Es überwiegen jedoch die summarischen Darstellungen, in de­nen Entwicklungen, Neugründungen und Expansionen, Krisen und Neuaufbau deutlich gemacht werden anhand langer Reihen, Aufzählungen mit Namen und Zahlen, die nicht nur jene Bilanzen und Tendenzen reich illustrieren, sondern vor allem auch die Feststellung untermauern: »Die deutschsprachige Ordenslandschaft war … am Ende des 19. Jahrhunderts fast unübersehbar geworden« (271), und schließlich die Bilanz: »Eine zuverlässige Statistik aller Orden und Kongregationen im 19. und 20. Jahrhundert im deutschsprachigen Raum gibt es nicht« (413). Eine einzelne Ge­meinschaft aber für sich in den Blick zu nehmen, gelingt dadurch natürlich nur schwer und ausschließlich über das, allerdings erfreulich ausführliche, Register.
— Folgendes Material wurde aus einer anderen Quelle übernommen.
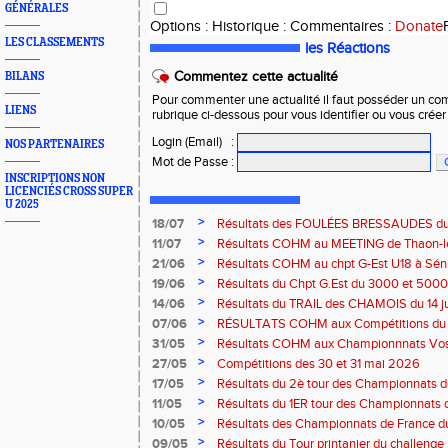
GÉNÉRALES
Options
:
Historique
:
Commentaires
:
Donate
LES CLASSEMENTS
les Réactions
Commentez cette actualité
BILANS
Pour commenter une actualité il faut posséder un compt
LIENS
rubrique ci-dessous pour vous identifier ou vous crée
Login (Email)
:
NOS PARTENAIRES
Mot de Passe
:
INSCRIPTIONS NON
LICENCIÉS CROSS SUPER
U 2025
>
18/07
Résultats des FOULÉES BRESSAUDES du sa
Bresse
>
11/07
Résultats COHM au MEETING de Thaon-les-
2026
>
21/06
Résultats COHM au chpt G-Est U18 à Sénio
2026
>
19/06
Résultats du Chpt G.Est du 3000 et 5000 
Amneville
>
14/06
Résultats du TRAIL des CHAMOIS du 14 ju
Moselotte
>
07/06
RÉSULTATS COHM aux Compétitions du 
>
31/05
Résultats COHM aux Championnnats Vos
Masters du 31 mai 2026 à Remiremont
>
27/05
Compétitions des 30 et 31 mai 2026
>
17/05
Résultats du 2è tour des Championnats
région G-Est du 17 mai 2025 à Bischwille
>
11/05
Résultats du 1ER tour des Championnats d
Thaon-les Vosges
>
10/05
Résultats des Championnats de France d
Marathon du 10 mai à Troyes
>
09/05
Résultats du Tour printanier du challenge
Sehr deutlich wird, wie sich in den verändernden äußeren, zu­mal sozialen Situationen auch das Bild der Orden und Kongregationen wandelte. Der »Ordensfrühling« im 19. Jh. war in hohem Maße der Tatsache geschuldet, dass sich in der Gründung neuer (oft nur regional approbierter und wirkender) Institute innerkirchliche Kräfte organisierten, um sich der sozialen Herausforderung zu stellen. Die sozial-caritativen Gemeinschaften und neben ihnen die Schulorden gewannen eindeutig den Vorrang vor den traditionell bestimmten Orden, die ihre Aufgaben in Gottesdienst, Seelsorge und einem kontemplativen Leben fanden. Und entsprechend bildete auch das Bewusstsein christlicher Verantwortung ein stärkeres Motiv für den Eintritt in ein Kloster als der Rückzug aus der Welt zum Zwecke der Heiligung.
So wird, alles in allem, ein überaus kontrastreiches Bild einer wechselvollen Geschichte gezeichnet. Ohne Beschönigungen werden auch die Schwachstellen benannt bis hin zu einer ernüchternden Bilanz, als nach den Reformansätzen des Konzils die erhofften Erfolge ausblieben und angesichts dessen – und gerade vor dem Hintergrund der Erfolgsgeschichte des 19. und beginnenden 20.Jh.s – eine Identitätskrise unübersehbar wurde: »Nachwuchsmangel – Mitgliederrückgang – Austritte«. Nicht zu übersehen ist je­doch auf der anderen Seite auch das Bemühen der Orden, »dem Auftrag zur Anpassung and die Zeitverhältnisse zu entsprechen« (397), z. B. in einer Reihe wirklich neuer Ansätze wie z. B. in den Säkularinstituten, »die in neuer Weise das Evangelium radikal zu leben versuchen, mitten in Gesellschaft und weltlichem Beruf« (405, Ge­meinsame Synode der deutschen Bistümer).
Ein reicher Anmerkungsapparat und ein ausführliches Literaturverzeichnis (über 250 Titel!) vermögen die Einzeldarstellungen hinreichend zu belegen und weisen Wege zu weiterem Arbeiten. Manche Hinweise wünschte man allerdings etwas deutlicher, z. B. 304, Anm. 44 auf einen Abschnitt im Bd. V der Reihe, wo dieselbe Thematik schon einmal vom selben Autor sehr viel ausführlicher behandelt wurde. Verdienstvoll, vielleicht aber schon ein wenig zu extensiv (5 Seiten), ist das Abkürzungsverzeichnis.
Das Schriftbild ist wie gewohnt sauber, Fehler sind erfreulich selten. In summa: Ein wichtiger Teil des Gesamtprojektes wurde wieder geschafft in zu erwartender Qualität. Man hofft auf baldige Fortsetzung und Vollendung.